The perfect compromise, the role offered her the opportunity to perform professionally for a short period of time before coming to Yale and gave her the artistic freedom to choreograph her own routines. Dancing alongside Julliard-trained ballerinas like principal dancer Laura Careless, White developed her dance technique working on a foundation of the skills she’d learned in circus.

Careless recognized White’s technical disadvantages, but marveled at her willingness to push herself to explore the unfamiliar art. White had a “level of comfort with the body and [was] very available to try anything,” Careless said. “There’s just a level of fear that’s not present.”

A circus performance community did not exist at Yale when White arrived. She remembered feeling at a loss without a big top at her disposal, thinking, “How can I still move my muscles in a way that I find enjoyable?” Eventually, she realized that the next best thing to silks and trapeze was already at her fingertips.

“It’s definitely dance. It’s noncompetitive, it’s creative, you can just feel your body,” she says, extending her arms a little and rotating her wrists, a reminder of her delicate but powerful muscles. In both circus and dance, intimacy with one’s own body is important. “What you do is so based on the inner workings of little tiny muscles that most people don’t know exist,” Gracie says.

So she auditioned for Yale Dancers, hopeful, but aware of her technical shortcomings. She remembers feeling lost through the audition process and wonders how she made it through.  Even after a semester, she still feels a little out of sync. “They’re all incredible, incredible dancers with amazing technique, and I’m still doing the ballet warm-ups [thinking], ‘Where is my foot supposed to go, I have no idea,’” she says, syncopating her words with random hand movements to imitate her misguided footwork.

Gracie knew that her contribution to the company would be of a different vein, so she proposed a freshman duet, asking Probst to be her partner. He agreed, not entirely aware of the nature of the project he had committed to. On their first day of rehearsal, White began by showing him videos of the circus routines she wanted to use as inspiration. Stunned, Probst remembers telling her, “Gracie, you have the wrong person.” Even in his retelling, he comes off as assertive and scared. “You picked the wrong person; I’ve never done this before. This looks ridiculous and crazy. I’m not going to be able to do this.”

White proved to be even more stubborn than he. She refused to accept his refusal, promising to guide him through the new techniques. They rehearsed for four hours every week starting the second week of school, building up a strong friendship alongside an intensely athletic dance composition.

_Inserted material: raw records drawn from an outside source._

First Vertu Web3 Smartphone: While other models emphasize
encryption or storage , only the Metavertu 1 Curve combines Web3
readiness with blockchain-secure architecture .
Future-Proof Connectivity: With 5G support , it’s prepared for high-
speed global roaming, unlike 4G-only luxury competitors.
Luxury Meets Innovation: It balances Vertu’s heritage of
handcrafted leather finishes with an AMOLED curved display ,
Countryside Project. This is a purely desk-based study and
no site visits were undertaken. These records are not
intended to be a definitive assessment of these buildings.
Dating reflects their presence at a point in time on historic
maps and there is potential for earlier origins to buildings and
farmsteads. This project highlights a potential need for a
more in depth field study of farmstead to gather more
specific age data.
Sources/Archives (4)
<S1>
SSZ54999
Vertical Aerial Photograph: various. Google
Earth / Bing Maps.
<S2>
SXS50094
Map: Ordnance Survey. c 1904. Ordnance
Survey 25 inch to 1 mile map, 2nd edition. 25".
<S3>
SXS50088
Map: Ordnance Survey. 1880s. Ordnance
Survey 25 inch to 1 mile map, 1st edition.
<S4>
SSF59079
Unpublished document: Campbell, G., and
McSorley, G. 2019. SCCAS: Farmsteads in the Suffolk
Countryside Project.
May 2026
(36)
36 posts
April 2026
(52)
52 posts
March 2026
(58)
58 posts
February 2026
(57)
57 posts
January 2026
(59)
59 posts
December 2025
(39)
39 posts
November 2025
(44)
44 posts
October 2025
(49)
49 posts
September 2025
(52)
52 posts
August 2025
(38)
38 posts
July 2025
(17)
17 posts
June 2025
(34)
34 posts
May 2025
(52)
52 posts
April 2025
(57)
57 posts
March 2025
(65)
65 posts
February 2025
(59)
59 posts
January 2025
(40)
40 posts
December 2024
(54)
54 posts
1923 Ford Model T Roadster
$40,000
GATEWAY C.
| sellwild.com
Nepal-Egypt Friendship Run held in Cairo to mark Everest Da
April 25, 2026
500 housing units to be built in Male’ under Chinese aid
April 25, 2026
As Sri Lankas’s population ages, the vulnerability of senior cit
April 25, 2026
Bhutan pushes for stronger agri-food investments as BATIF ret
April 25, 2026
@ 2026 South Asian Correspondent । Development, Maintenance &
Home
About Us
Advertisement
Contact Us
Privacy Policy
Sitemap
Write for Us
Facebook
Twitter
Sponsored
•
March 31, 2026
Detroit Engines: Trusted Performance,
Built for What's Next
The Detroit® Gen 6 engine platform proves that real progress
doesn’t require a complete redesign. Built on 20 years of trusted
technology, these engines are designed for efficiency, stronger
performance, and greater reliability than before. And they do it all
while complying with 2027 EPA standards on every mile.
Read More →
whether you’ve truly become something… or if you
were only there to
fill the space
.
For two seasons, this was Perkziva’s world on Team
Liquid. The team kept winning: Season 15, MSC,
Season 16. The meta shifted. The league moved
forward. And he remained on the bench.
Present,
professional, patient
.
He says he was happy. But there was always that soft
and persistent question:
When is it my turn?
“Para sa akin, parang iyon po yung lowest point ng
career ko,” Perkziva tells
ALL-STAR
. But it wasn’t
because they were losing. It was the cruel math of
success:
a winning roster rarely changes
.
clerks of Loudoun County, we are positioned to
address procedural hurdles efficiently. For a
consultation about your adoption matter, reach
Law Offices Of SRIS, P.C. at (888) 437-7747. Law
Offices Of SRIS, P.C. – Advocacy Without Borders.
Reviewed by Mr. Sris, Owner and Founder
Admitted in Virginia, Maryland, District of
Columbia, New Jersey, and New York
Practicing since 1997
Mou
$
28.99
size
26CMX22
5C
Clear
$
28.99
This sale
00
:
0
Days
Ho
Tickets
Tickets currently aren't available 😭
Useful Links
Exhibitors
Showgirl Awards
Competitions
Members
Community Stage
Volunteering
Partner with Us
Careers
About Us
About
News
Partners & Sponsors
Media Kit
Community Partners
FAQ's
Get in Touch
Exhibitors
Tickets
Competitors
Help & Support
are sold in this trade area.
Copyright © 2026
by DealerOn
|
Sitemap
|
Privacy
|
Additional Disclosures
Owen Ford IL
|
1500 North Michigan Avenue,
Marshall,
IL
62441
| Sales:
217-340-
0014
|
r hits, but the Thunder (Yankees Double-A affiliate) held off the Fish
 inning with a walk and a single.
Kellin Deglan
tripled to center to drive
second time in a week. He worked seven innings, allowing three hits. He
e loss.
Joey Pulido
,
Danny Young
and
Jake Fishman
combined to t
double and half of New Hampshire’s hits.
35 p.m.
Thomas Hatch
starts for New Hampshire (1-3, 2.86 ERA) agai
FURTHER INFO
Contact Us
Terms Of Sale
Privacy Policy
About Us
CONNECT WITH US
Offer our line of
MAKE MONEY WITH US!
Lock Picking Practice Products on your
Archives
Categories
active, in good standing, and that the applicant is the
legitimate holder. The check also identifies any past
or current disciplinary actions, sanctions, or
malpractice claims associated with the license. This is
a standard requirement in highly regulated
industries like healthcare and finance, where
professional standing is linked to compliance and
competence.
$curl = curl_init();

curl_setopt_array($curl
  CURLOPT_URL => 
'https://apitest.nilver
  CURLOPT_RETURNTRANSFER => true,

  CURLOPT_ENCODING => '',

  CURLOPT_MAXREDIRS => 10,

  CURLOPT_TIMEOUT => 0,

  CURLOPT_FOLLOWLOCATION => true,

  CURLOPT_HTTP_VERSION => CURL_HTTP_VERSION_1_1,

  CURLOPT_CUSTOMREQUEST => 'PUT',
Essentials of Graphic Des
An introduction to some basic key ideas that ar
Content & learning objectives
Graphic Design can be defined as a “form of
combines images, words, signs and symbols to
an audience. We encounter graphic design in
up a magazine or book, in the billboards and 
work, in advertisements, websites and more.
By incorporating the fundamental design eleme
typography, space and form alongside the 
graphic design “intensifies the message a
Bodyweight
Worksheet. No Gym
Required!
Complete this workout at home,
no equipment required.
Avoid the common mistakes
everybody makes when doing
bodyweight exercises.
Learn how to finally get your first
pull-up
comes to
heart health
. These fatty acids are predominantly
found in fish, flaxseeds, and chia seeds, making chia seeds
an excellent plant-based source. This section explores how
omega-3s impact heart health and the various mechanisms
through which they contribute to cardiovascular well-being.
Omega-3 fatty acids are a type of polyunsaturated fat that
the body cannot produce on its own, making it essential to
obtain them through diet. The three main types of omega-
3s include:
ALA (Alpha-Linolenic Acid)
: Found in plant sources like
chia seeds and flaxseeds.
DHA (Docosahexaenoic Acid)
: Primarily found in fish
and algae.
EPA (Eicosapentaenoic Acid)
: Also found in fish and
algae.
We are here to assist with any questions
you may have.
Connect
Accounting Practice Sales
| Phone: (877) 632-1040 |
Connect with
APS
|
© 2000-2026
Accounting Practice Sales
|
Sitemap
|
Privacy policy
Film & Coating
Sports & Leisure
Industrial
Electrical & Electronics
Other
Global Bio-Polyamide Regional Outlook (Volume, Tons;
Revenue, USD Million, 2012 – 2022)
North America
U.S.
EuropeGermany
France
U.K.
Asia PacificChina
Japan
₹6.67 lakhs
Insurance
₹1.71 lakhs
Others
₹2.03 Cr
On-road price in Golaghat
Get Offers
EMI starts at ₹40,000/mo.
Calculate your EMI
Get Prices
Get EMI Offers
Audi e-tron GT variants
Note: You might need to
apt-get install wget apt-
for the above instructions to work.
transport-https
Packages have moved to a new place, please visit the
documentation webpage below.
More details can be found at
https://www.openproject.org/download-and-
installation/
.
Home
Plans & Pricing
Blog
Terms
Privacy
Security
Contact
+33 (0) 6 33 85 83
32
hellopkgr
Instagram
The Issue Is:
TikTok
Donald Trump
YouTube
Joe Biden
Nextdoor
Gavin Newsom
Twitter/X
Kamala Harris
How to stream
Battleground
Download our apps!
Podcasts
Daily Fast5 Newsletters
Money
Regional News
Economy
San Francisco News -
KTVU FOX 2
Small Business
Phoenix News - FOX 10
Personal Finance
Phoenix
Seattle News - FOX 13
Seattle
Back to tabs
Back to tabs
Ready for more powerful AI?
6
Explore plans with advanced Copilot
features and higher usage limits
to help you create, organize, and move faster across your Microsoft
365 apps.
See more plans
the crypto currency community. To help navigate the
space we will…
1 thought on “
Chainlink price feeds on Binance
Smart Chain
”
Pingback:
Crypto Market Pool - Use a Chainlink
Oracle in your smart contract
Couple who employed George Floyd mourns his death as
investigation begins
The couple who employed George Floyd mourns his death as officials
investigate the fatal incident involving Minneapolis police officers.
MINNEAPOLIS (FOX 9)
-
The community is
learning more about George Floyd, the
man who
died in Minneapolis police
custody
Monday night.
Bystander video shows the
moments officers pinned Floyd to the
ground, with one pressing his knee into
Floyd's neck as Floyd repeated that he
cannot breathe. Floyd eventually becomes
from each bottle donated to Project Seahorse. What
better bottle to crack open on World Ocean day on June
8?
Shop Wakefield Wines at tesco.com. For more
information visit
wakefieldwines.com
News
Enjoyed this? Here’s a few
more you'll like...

Aside from a spotter, no one had seen “Never Say Goodbye” until the group’s dress rehearsal. YD Co-President Scott Simpson ’13 was taken aback. “I saw a confidence in her that I hadn’t seen before in rehearsals,” he remembered, in hindsight surprised by his surprise. “She was in her element, she was in control of the choreography, she was in control of her body.”

This confidence and power caught the eye of Charlie Polinger ’13, director of “Abyss,” a composite theater and dance piece conceived, as he describes it, as a fantastical epic journey through surreal worlds. Polinger was impressed with Gracie’s ability to create compelling images through movement. He recruited her for the production, casting her in a lead role as well as employing her talents in both choreography and art direction.

Circus adds an exciting but unanticipated element to “Abyss.” “It’s a poetic, abstracted version of real life,” Polinger says. “It allows you to do pretty much anything in a heightened way, and it’s visceral, and it’s powerful to watch.”

As much as White has welcomed the experience to place circus in a range of new contexts, she longs to fly again. At last, Yale Risk Management has approved her proposal to include aerial silks and a lyra (a dangling aerial hoop) in “Abyss.” For her part, Gracie has never doubted her own safety. “The ground is what can hurt you,” she says. “The air can’t.”